Page images and extracted text:

☆ ☆ ☆ ☆

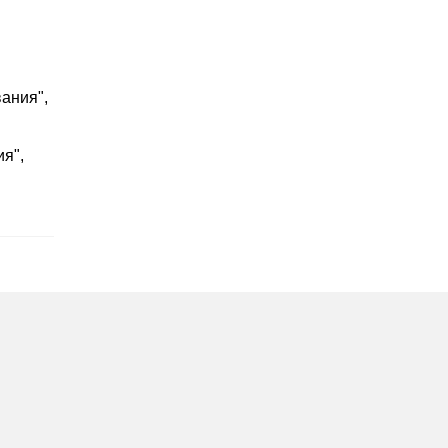
ания",
я",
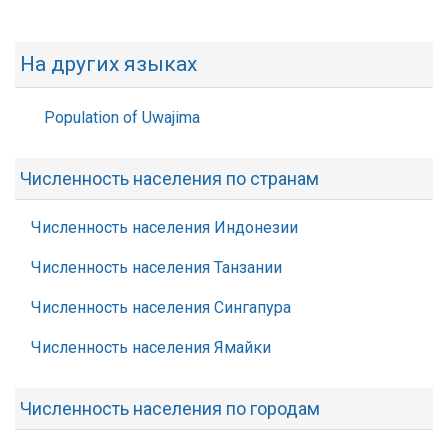
На других языках
Population of Uwajima
Численность населения по странам
Численность населения Индонезии
Численность населения Танзании
Численность населения Сингапура
Численность населения Ямайки
Численность населения по городам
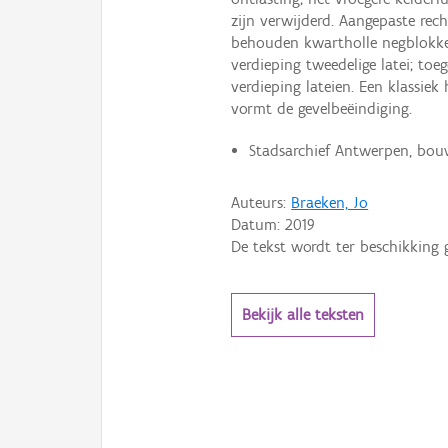
zijn verwijderd. Aangepaste rec
behouden kwartholle negblokke
verdieping tweedelige latei; to
verdieping lateien. Een klassie
vormt de gevelbeëindiging.
Stadsarchief Antwerpen, bouw
Auteurs:
Braeken, Jo
Datum:
2019
De tekst wordt ter beschikking 
Bekijk alle teksten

☆ ☆ ☆ ☆

(What to do): From the entries above, copy every line where the word "населения" shows up.

(Answer to this task):
Численность населения по странам
Численность населения Индонезии
Численность населения Танзании
Численность населения Сингапура
Численность населения Ямайки
Численность населения по городам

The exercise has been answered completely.